Les déterminants de la croissance – les facteurs qui concourent à l’augmentation de la richesse au niveau d’un pays – peuvent être abordés de bien des façons. Le HCP, lui, estime l’augmentation de la richesse demande une population importante en nombre (croissance démographique). Cette dernière travaille (taux d’emploi) et le fait efficacement (gains de productivité). C’est ainsi qu’elle crée la richesse, mesurée par la croissance du PIB.

«La transition démographique offre actuellement au Maroc une fenêtre d’opportunité qu’il faut savoir saisir : la population active augmente depuis plusieurs années, commente Ayach Khellaf, directeur de la prévision et de la prospective au HCP,le facteur démographique est donc très positif. Pourtant la croissance est assez faible,insuffisante pour nous permettre de converger vers le niveau de vie des pays développés, alors où est le problème?»

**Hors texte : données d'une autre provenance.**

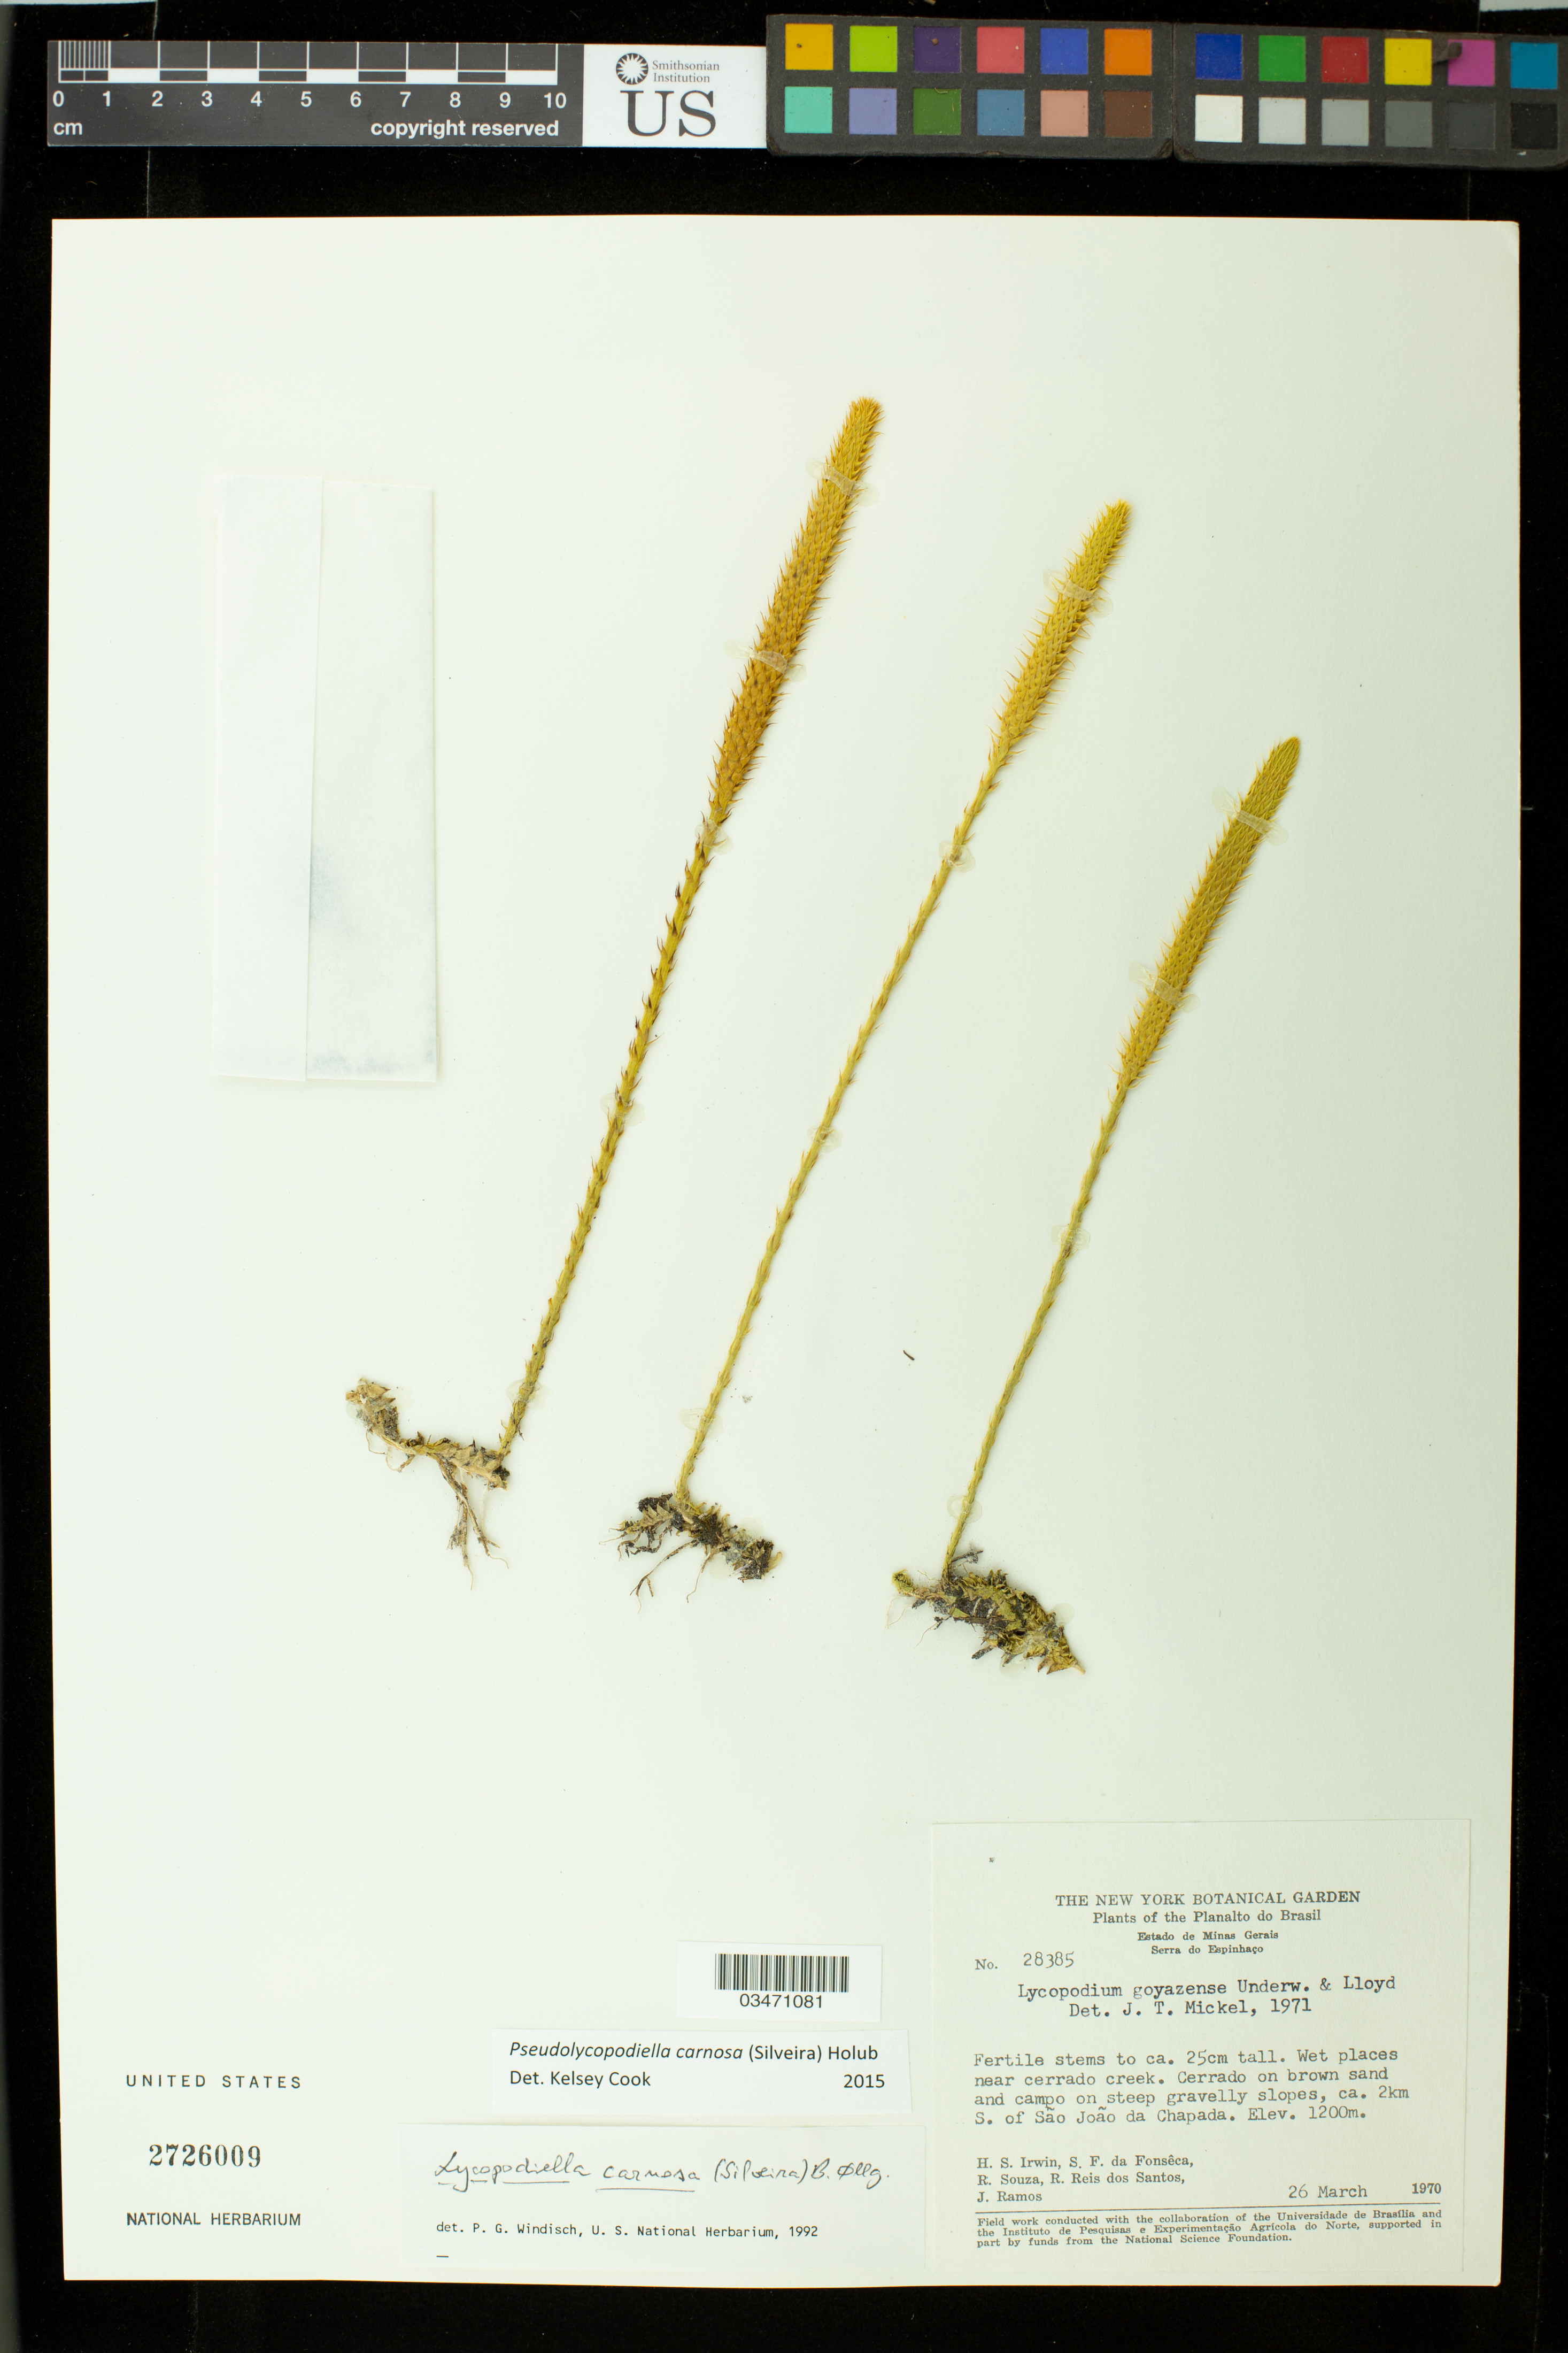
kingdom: Plantae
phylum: Tracheophyta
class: Lycopodiopsida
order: Lycopodiales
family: Lycopodiaceae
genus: Pseudolycopodiella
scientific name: Pseudolycopodiella carnosa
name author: (Silveira) Holub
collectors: H. Irwin, S. F. Fonsêca, R. Souza, R. Reis dos Santos & R. Ramos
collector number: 28385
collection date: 1970-03-26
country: Brazil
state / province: Minas Gerais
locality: The Planalto do Brasil, Serra do Espinhaço. Cerrado on brown sand and campo on steep gravelly slopes, ca. 2km S. of São João da Chapada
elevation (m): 1200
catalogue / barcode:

Croissance tirée par les gains de productivité

En effet, la croissance est tirée à 92% par les gains de productivité du travail. C’est-à-dire, par l’augmentation de l’efficacité des travailleurs. Ils produisent de plus en plus, en moins en moins de temps. Logiquement, ce phénomène entraine des destructions d’emploi – il faut de moins en moins de personnes pour faire un même travail –. Mais au Maroc, ces nouveaux chômeurs ne retrouvent plus de travail ailleurs.

«Il est normal que les gains de productivité entrainent des destructions d’emplois. Mais les travailleurs qui perdent leur emploi devraient logiquement en trouver un autre: de l’agriculture, ils passeraient dans l’industrie; dans l’industrie, ils changeraient de sous-secteur. Ce qui n’est pas normal, c’est que cette mobilité est extrêmement faible», souligne Ahmed Lahlimi Alami, Haut-commissaire au Plan.

L’agriculture emploie près de 40% de la population active. Entre 2001 et 2015, la productivité du travail a contribué à hauteur de 25% à la croissance du secteur, ce qui a entraîné une destruction d’emplois. Le taux d’emploi dans l’agriculture a baissé de 1,3%. Idem, dans l’industrie non-extractive, la productivité a contribué de 15% à la croissance du secteur : le taux d’emploi a baissé de 1,1%.

Seul le BTP et le commerce créent de l’emploi au Maroc. «On a constaté un basculement en 2008. Avant la crise financière mondiale, l’emploi contribuait de 5,4% à la croissance du PIB par habitant. Depuis 2008, sa contribution est négative : il tire la croissance vers le bas de 35,3% !», souligne le directeur de la Prévision et de la Prospective.

En somme, les activités économiques au Maroc sont de plus en plus performantes, mais elles créent peu d’emploi de sorte qu’elles mettent au chômage tous ceux dont elles n’ont plus besoin. Pire, ce phénomène, depuis 2008, a tendance à s’accentuer.